Sitti Harlina - detikNews
Kamis, 15 Okt 2020 18:30 WIB
Bareskrim serahkan berkas kasus laporan palsu usaha tambang PT Bososi ke kejaksaan
Bareskrim menyerahkan berkas kasus laporan palsu usaha tambang PT Bososi ke kejaksaan. (Sitti Harlina/detikcom)
Kendari -

Bareskrim Polri menyerahkan tersangka dan barang bukti kasus laporan usaha tambang palsu, yakni Dirut PT Bososi dengan inisial AU, ke kantor Kejari Unaha. Berkas kasus tersebut dinyatakan lengkap atau P21.

Kasubnit IV Subdit I Tipidter Bareskrim Polri, Kompol Heri Rambe mengatakan AU telah memberikan laporan palsu atas kegiatan usaha pertambangan PT Bososi. AU diduga memalsukan laporan kegiatan usaha tambang sejak Januari 2019 hingga Maret 2020.

"Bahwa sejak bulan Januari 2019 sampai Maret 2020 telah terjadi tindak pidana pemegang IUP yang dengan sengaja memberikan laporan tertulis secara berkala atas rencana kerja dan pelaksanaan kegiatan usaha pertambangan mineral kepada Kepala Dinas ESDM Provinsi Sultra/Gubernur Provinsi Sultra dengan tidak benar atau menyampaikan keterangan palsu yang diduga dilakukan oleh PT Bososi Pratama," jelasnya kepada detikcom saat ditemui di Kendari, Kamis (15/10/2020).

Dalam kasus ini, Heri mengaku Bareskrim Polri telah memeriksa puluhan saksi di beberapa tempat berbeda. Pemeriksaan dilakukan terhadap saksi, baik di Jakarta maupun di Kendari, Sultra.

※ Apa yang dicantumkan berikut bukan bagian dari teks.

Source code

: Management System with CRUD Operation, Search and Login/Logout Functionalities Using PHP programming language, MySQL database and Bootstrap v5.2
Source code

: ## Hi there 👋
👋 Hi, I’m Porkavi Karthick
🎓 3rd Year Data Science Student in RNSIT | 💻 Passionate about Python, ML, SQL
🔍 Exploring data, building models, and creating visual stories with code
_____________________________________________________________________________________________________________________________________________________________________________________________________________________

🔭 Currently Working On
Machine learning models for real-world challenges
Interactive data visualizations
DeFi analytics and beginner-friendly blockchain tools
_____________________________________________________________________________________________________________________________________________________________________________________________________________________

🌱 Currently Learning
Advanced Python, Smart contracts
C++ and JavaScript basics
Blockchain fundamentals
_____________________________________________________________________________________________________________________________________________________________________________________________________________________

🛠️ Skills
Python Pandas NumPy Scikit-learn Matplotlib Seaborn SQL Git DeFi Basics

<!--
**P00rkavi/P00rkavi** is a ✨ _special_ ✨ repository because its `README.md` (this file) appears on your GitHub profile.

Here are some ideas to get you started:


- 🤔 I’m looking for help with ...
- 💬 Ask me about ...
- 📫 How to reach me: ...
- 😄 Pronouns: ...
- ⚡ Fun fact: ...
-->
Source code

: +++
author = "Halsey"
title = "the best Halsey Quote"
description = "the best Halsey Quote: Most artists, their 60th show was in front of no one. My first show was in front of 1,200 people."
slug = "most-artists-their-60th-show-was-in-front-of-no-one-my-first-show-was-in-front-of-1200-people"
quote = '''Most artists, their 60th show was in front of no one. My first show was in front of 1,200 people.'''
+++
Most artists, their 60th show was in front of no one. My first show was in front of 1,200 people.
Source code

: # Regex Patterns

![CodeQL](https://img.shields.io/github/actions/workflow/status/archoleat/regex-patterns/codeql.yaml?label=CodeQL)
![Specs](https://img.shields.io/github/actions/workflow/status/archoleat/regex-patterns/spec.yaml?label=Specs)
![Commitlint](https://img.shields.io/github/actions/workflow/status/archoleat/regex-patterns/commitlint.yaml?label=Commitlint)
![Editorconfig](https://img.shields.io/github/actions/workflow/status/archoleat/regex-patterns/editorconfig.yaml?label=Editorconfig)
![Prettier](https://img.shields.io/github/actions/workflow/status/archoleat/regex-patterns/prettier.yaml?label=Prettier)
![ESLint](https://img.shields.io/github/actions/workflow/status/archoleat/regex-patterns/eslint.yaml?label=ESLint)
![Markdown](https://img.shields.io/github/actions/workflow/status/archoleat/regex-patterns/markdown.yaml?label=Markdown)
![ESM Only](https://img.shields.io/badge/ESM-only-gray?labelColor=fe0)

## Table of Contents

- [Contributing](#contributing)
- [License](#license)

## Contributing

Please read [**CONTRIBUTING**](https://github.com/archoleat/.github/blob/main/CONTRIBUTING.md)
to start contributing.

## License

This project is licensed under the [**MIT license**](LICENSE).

"Ada 34 saksi yang kami periksa, pemeriksaan sendiri kami lakukan di Jakarta dan Kendari," ujarnya.

Ia pun membeberkan sejumlah laporan triwulan yang dikirimkan oleh PT Bososi Pratama. Di mana pada 21 Januari 2019, PT Bososi Pratama telah menyerahkan RKAB Tahun 2019 dan diterima oleh Bagian Umum Sekretariat Dinas ESDM Sultra. Lalu, PT Bososi mengirimkan Laporan Triwulan I pada 22 Juli 2019, Laporan Triwulan II dikirim pada 22 Juli 2019, dan Laporan Triwulan dikirim pada 21 November 2019 melalui Bagian Umum Sekretariat Dinas ESDM Sultra.

Dikatakannya, meskipun belum bisa merincikan terkait kerugian negara, dalam laporan tersebut terdapat selisih karena laporan yang dimasukkan palsu.

"Bahwa dengan terjadinya dugaan tindak pidana dimaksud ditemukan perbedaan data pemasaran/penjualan antara yg tercantum di dalam Laporan Triwulan I,II dan III Tahun 2019 PT. BP dengan data e-PNBP serta dalam Draf Pengapalan PT BP Tahun 2019 sehingga terdapat selisih yang mengakibatkan kerugian," tutupnya.